Она не любила людей, изображающих из себя каких‑то американских хиппи: с длинными волосами и в потертых расклешенных джинсах. Катя считала, что настоящий мужчина должен быть коротко и аккуратно пострижен и в ресторан приходить только в костюме и галстуке. К тому же девушка по опыту знала, что мороки с этими длинноволосыми много, а чаевых от них не дождешься.
– Свобода, несвобода. Я не знаю что это такое. Это очень абстрактно, – через полчаса громко утверждал Илья. – Мне главное – иметь возможность рисовать свои картины.
– Ну, не скажи, – не соглашался его друг. – Я три года проучился на философском в МГУ и какая там философия? Философия марксизма‑ленинизма, плюс постоянные комсомольские собрания. Но это бы еще полбеды. Главное, что никто не верит в этот самый марксизм‑ленинизм. Ни преподаватели, ни студенты, ни тем более комсомольские работники. Сплошное вранье. Я туда пришел, чтобы философом стать. А там можно стать только лживым лицемером. Вот я и ушел…
– А куда ты ушел? – поинтересовалась Даша, которая тоже была сильно пьяна.
– Я ушел в сторожа. Сторожу детский садик, чтобы никто его не украл.
– И ты планируешь всю жизнь просидеть там сторожем? А семья? И что будет, если все уйдут в сторожа?
– Это не значит, что все должны дойти до такой степени свободы, – он гордо расправил плечи, чем стал похож на того же комсомольского работника, выступающего на собрании. – Человек слаб, и я не обвиняю его за то, что он, трясясь от страха перед неминуемой смертью, пытается найти хоть какой‑нибудь смысл в своей жизни. Кто‑то собирает марки, кто‑то пытается построить космический корабль… Но все это пустое. Смелые духом люди не занимаются такой ерундой – они или сразу прекращают этот бессмысленный путь, или уходят в вечный алкоголический полет.
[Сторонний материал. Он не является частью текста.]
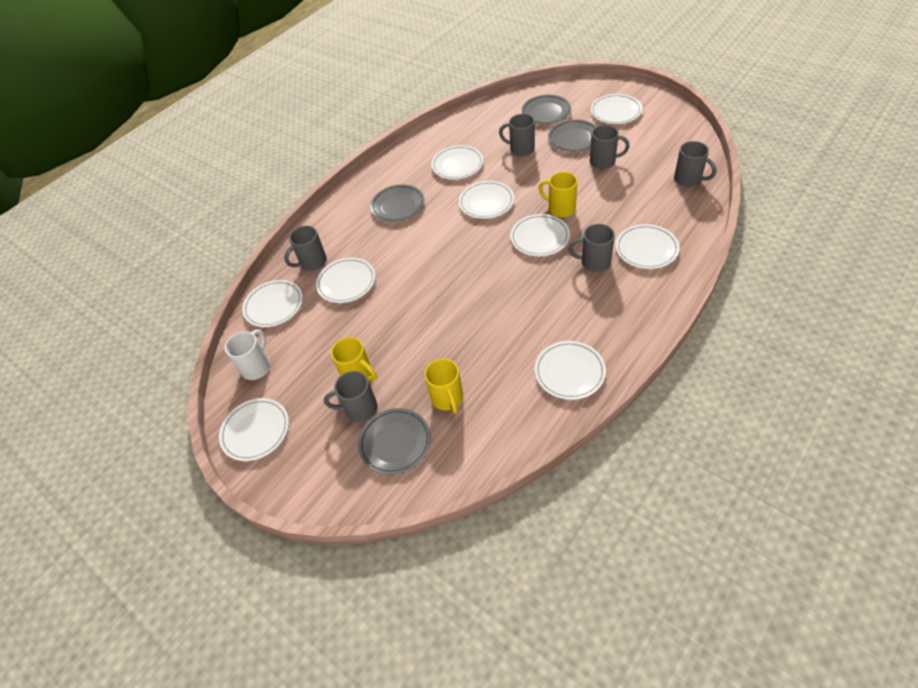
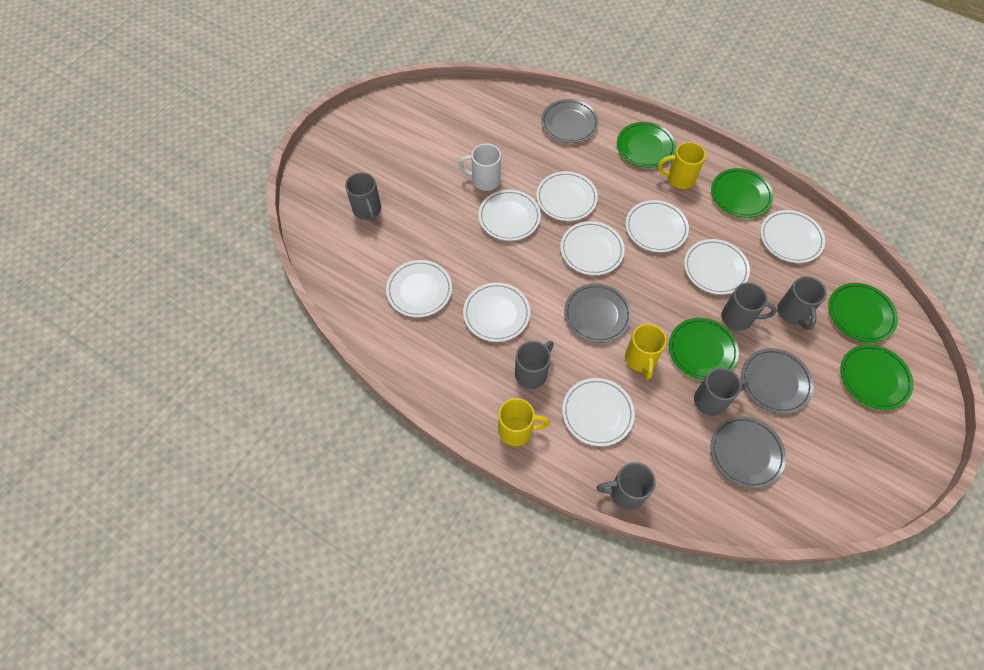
green plate: 0 -> 5

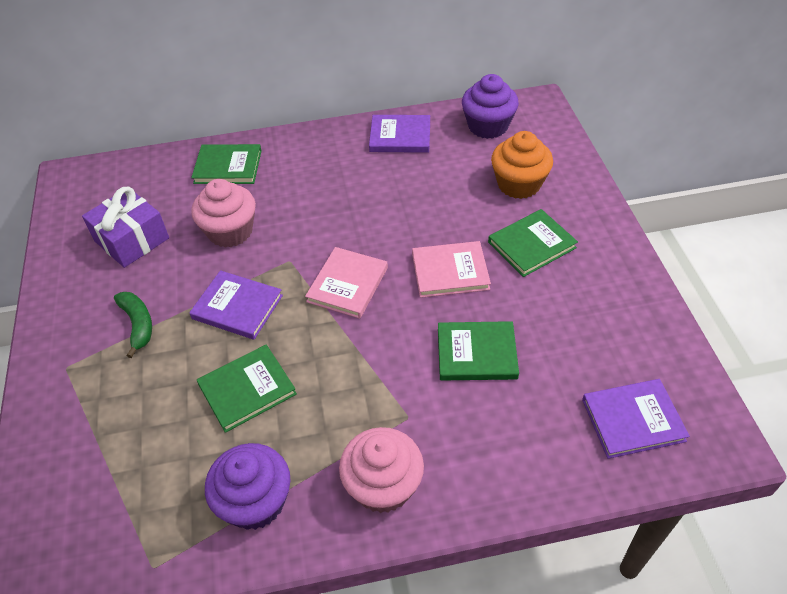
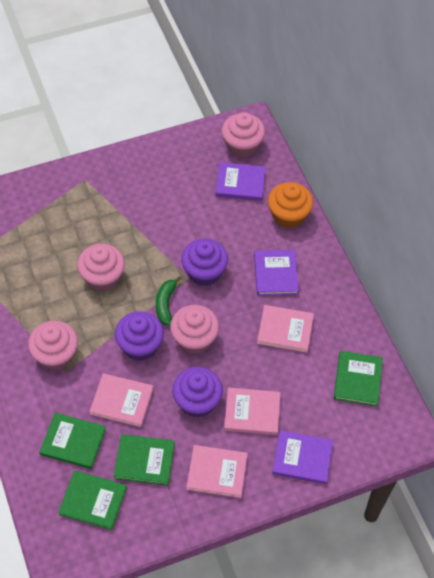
pink book: 2 -> 4
pink cupcake: 2 -> 4
purple cupcake: 2 -> 3
purple gift: 1 -> 0

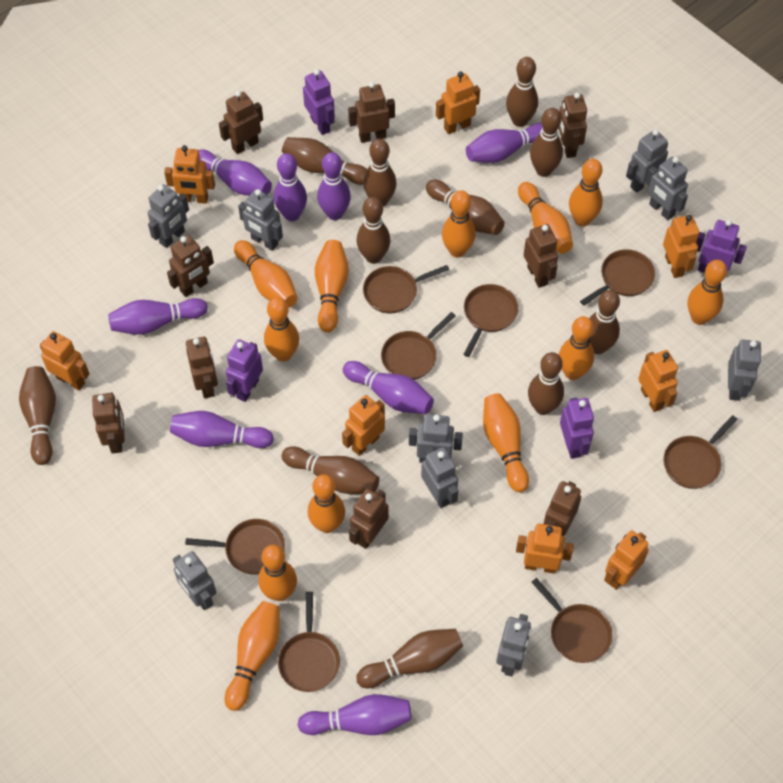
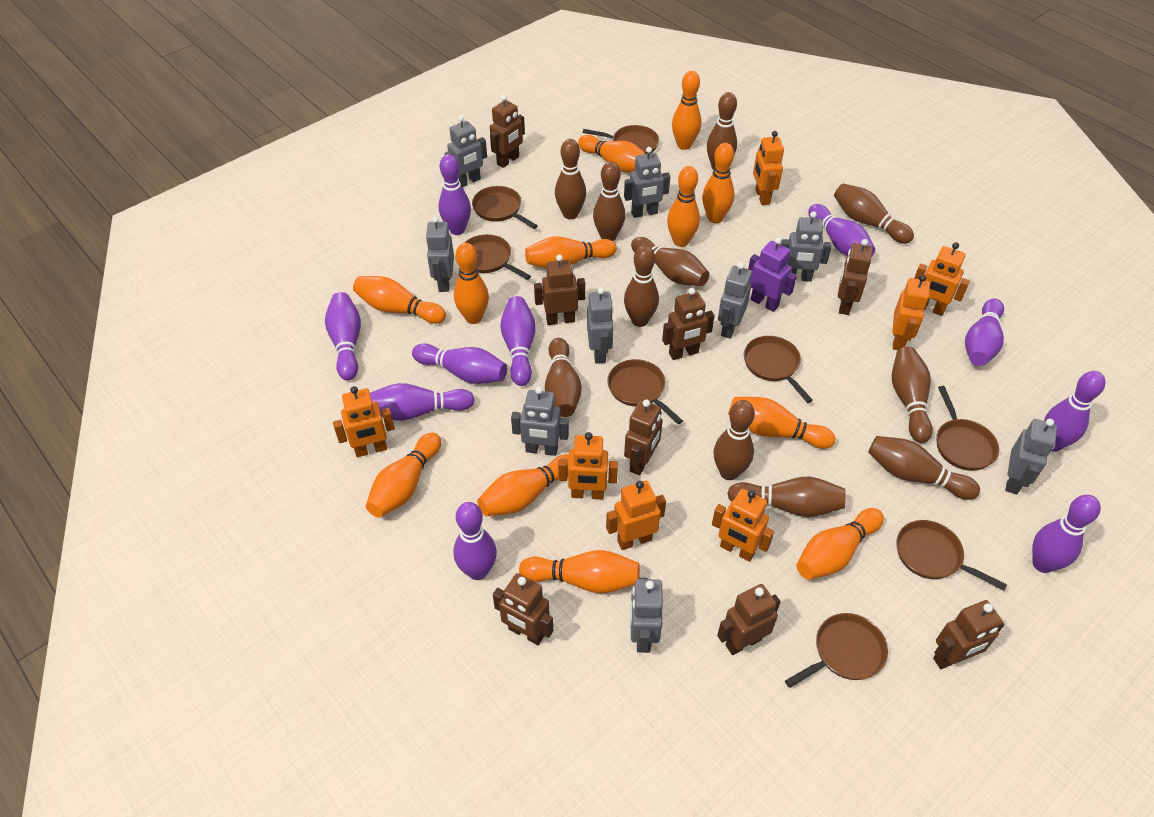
brown robot: 9 -> 8
orange robot: 8 -> 7
purple bowling pin: 8 -> 10
purple robot: 4 -> 1

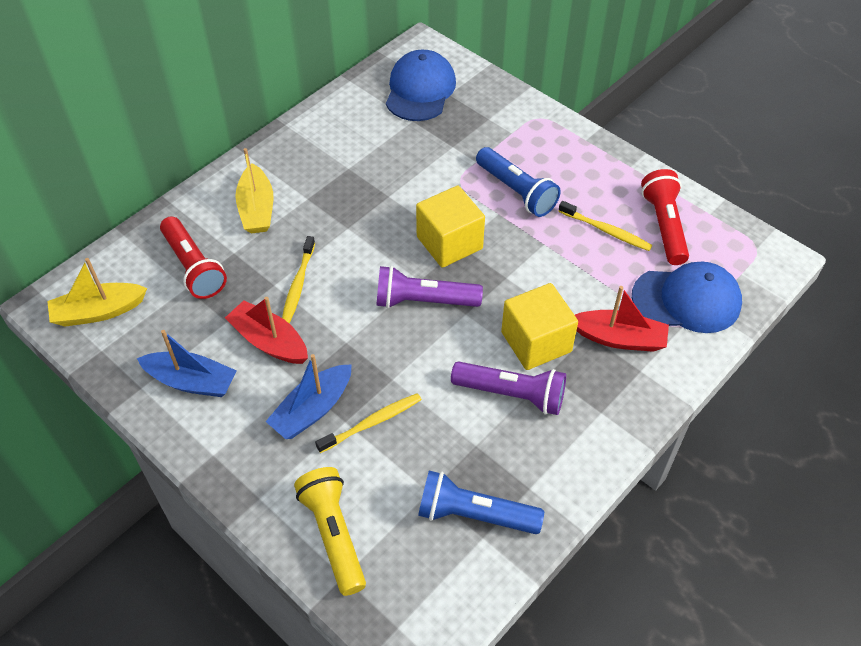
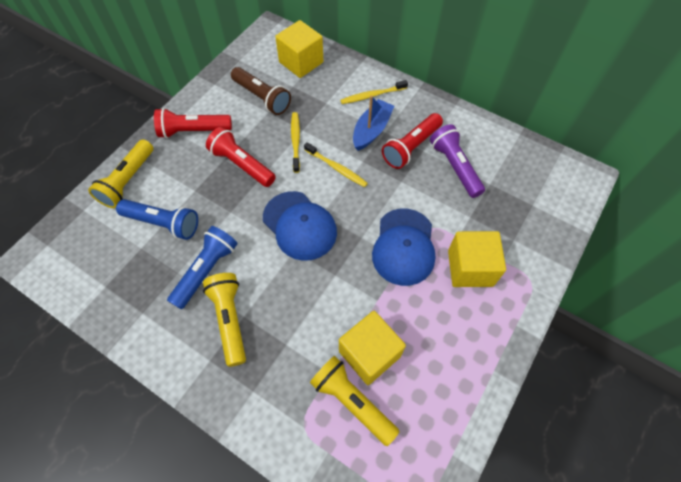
blue boat: 2 -> 1
brown flashlight: 0 -> 1
purple flashlight: 2 -> 1
red boat: 2 -> 0
red flashlight: 2 -> 3
yellow boat: 2 -> 0
yellow cube: 2 -> 3
yellow flashlight: 1 -> 3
Философ с удовольствием выпил, не дожидаясь остальных. Они говорили так громко, что все‑таки прорвавшийся в ресторан возмущавшийся на улице коренастый парень, сидевший сейчас за столиком рядом, не выдержал и вмешался в разговор:
– Я тоже комсомольцев не люблю, – заявил он, почему‑то глядя на Максима. – Этих хиппарей, – он махнул головой в сторону Ильи с философом, – тоже не люблю, но комсомольцев больше.
– А почему не любишь? Девушку они у тебя что ли увели? – прищурив глаза, чтобы лучше разглядеть парня, спросила Даша.
– При чем здесь баба?.. Они нам играть не давали, – парень почему‑то обиделся и презрительно посмотрел на Дашу.
Все уже были сильно пьяными, но он был пьянее всех. Его маленькие злые глазки будто затянуло какой‑то мутной пеленой. Было очевидно, что ему хочется с кем‑нибудь подраться.
– В домино играть не давали? – не обращая внимания на его взгляд, посмеивалась она.
– Почему в домино? – вмешался в разговор приятель коренастого, чтобы не вышло какого‑нибудь конфликта. – Мы в школе свою группу организовали, у себя в Саранске. А завуч запретила нам играть, – пояснил он.
– А комсомольцы-то здесь при чем? – не унималась Даша.
– А потому что это они ей на нас настучали, – выкрикнул пьяный парень.